Consigne 1 >> Mettez à jour, dans le texte sur le redoublement, le passage allant de « Le redoublement, un » jusqu’à « de ses données. » en remplaçant « OCDE » par « Organisation de coopération et de développement économiques ».
Consigne 2 >>
Répondez aux questions suivantes d’après le texte sur le redoublement.
(a) En 2019, quelle proportion des élèves de 5e secondaire avait doublé au moins une fois ?
(b) Qui sont les auteurs de l’article « L’égalité à l’école: qu’en pensent les enseignants du primaire en Belgique francophone? » ?
(c) Sur quel niveau d’enseignement cet article s’axe-t-il ?

Extrait du texte >>
● ● ●

Le redoublement, un facteur d’inégalité scolaire

L’enseignement francophone de Belgique est connu pour être l’enseignement avec un fort taux de redoublement parmi les pays de l’OCDE. En 2019, plus de 60% des élèves en 5e secondaire ont doublé au moins une fois… dont plus de la moitié deux fois[1]. Est-ce un des facteurs expliquant les fortes inégalités présentes dans l’enseignement francophone? Nous avons tenté d’y voir plus clair à travers diverses sources, tantôt à caractère scientifique produites par des chercheurs en sciences de l’éducation ou sciences sociales, tantôt à caractère associatif ayant un objectif politique dans la production de ses données.

Pour mieux saisir la vision de la justice et des égalités de chances au sein de l’enseignement, nous nous sommes intéressés à un texte en particulier «L’égalité à l’école: qu’en pensent les enseignants du primaire en Belgique francophone?» de Vincent Dupriez et Xavier Dumay. Au sein de cette production, on remarque que la majorité des professeurs de l’enseignement primaire ne tiennent pas compte, souvent de manière inconsciente, des inégalités externes au système éducatif. Il est également important de préciser que l’article, en s’axant sur l’enseignement primaire, permet de mieux comprendre le redoublement scolaire dès les premiers stades de l’enseignement.

● ● ●

Jeu de données >>
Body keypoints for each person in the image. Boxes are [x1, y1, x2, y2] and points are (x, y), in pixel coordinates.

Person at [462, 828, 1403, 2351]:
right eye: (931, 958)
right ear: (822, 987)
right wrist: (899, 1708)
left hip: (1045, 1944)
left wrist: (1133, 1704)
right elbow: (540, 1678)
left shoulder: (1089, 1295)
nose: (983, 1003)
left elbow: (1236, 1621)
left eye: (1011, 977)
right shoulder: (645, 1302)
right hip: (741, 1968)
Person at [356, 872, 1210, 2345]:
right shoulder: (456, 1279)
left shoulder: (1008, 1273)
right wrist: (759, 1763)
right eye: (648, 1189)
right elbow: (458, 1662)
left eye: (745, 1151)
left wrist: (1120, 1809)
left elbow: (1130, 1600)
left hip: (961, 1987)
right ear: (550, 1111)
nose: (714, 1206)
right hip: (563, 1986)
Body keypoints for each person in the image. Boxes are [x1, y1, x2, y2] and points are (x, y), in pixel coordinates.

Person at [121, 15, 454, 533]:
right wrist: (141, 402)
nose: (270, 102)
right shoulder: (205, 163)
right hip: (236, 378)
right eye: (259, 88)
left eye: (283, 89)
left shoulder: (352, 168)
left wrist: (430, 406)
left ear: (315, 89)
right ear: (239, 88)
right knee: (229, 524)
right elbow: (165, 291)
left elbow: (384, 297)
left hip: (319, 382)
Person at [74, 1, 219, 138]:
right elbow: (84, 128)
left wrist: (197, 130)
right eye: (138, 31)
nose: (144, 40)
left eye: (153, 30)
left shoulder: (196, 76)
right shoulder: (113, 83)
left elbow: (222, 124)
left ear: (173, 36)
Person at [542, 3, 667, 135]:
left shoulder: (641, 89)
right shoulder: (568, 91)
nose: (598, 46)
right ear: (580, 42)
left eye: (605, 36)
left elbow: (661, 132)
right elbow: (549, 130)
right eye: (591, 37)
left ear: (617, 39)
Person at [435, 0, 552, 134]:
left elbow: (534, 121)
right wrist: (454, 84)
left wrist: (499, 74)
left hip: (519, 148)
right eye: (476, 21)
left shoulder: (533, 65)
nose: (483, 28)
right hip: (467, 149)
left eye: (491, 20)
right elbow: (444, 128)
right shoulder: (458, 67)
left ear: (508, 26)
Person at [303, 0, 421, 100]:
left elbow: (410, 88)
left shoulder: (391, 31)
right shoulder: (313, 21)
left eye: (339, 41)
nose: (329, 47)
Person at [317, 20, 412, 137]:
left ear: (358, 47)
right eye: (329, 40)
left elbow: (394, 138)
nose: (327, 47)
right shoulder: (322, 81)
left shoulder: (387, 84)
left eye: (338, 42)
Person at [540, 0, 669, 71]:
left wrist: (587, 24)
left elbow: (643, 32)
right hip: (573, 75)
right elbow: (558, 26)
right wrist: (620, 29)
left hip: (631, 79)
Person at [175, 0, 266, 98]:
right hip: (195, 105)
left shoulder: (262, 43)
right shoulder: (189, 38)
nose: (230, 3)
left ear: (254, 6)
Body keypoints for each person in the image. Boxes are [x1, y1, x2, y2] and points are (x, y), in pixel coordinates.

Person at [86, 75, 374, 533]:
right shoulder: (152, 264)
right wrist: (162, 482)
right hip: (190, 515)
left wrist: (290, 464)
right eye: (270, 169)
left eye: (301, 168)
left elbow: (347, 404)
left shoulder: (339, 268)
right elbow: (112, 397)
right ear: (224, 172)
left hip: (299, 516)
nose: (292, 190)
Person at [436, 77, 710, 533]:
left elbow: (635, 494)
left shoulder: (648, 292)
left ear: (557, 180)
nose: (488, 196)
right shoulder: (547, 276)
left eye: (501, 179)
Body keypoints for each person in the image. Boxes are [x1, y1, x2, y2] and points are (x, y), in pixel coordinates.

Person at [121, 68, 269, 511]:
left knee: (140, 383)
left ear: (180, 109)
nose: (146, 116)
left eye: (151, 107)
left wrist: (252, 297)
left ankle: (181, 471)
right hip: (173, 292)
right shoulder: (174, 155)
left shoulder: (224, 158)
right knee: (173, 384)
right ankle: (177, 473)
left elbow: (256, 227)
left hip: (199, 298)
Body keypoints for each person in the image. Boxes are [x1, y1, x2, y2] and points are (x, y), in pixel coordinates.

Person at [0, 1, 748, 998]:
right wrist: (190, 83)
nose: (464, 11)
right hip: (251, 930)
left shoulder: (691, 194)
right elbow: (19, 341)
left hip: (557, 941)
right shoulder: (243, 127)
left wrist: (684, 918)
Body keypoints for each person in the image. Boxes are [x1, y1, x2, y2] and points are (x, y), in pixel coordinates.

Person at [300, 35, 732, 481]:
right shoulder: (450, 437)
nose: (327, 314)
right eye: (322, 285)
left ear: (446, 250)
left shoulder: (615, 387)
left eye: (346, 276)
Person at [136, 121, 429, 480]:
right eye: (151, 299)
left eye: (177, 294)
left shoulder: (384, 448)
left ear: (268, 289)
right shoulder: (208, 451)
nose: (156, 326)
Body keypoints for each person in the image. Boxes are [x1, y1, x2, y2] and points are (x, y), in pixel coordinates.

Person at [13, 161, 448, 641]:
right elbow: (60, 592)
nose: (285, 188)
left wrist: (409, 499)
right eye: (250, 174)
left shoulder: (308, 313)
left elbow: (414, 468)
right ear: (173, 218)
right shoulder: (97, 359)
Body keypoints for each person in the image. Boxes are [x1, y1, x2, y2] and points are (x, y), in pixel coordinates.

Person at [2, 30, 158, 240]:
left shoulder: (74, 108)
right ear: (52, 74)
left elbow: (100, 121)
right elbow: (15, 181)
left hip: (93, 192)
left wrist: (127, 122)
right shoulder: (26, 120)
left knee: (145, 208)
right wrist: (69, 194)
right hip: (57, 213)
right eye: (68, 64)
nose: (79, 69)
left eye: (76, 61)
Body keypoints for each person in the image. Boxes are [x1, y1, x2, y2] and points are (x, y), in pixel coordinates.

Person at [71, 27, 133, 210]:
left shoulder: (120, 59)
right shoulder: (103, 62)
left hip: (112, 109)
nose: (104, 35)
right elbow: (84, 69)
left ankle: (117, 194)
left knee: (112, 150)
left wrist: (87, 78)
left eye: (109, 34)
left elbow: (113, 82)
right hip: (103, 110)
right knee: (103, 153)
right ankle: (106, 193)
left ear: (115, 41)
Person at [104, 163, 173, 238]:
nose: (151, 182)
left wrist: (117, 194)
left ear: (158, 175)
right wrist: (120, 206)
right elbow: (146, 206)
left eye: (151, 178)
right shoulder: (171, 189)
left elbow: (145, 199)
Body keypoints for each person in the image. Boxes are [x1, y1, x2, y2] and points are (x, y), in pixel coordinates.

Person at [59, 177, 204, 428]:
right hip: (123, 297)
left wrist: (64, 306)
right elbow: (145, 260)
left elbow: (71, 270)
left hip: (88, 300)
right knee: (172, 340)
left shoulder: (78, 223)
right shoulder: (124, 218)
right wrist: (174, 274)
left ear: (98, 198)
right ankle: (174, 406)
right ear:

● ● ●

Réponse rédigée 1 >>
Le redoublement, un facteur d’inégalité scolaire

L’enseignement francophone de Belgique est connu pour être l’enseignement avec un fort taux de redoublement parmi les pays de l’Organisation de coopération et de développement économiques. En 2019, plus de 60% des élèves en 5e secondaire ont doublé au moins une fois… dont plus de la moitié deux fois[1]. Est-ce un des facteurs expliquant les fortes inégalités présentes dans l’enseignement francophone? Nous avons tenté d’y voir plus clair à travers diverses sources, tantôt à caractère scientifique produites par des chercheurs en sciences de l’éducation ou sciences sociales, tantôt à caractère associatif ayant un objectif politique dans la production de ses données.

Réponse rédigée 2 >>
(a) Plus de 60 % des élèves.
(b) Vincent Dupriez et Xavier Dumay.
(c) L’enseignement primaire.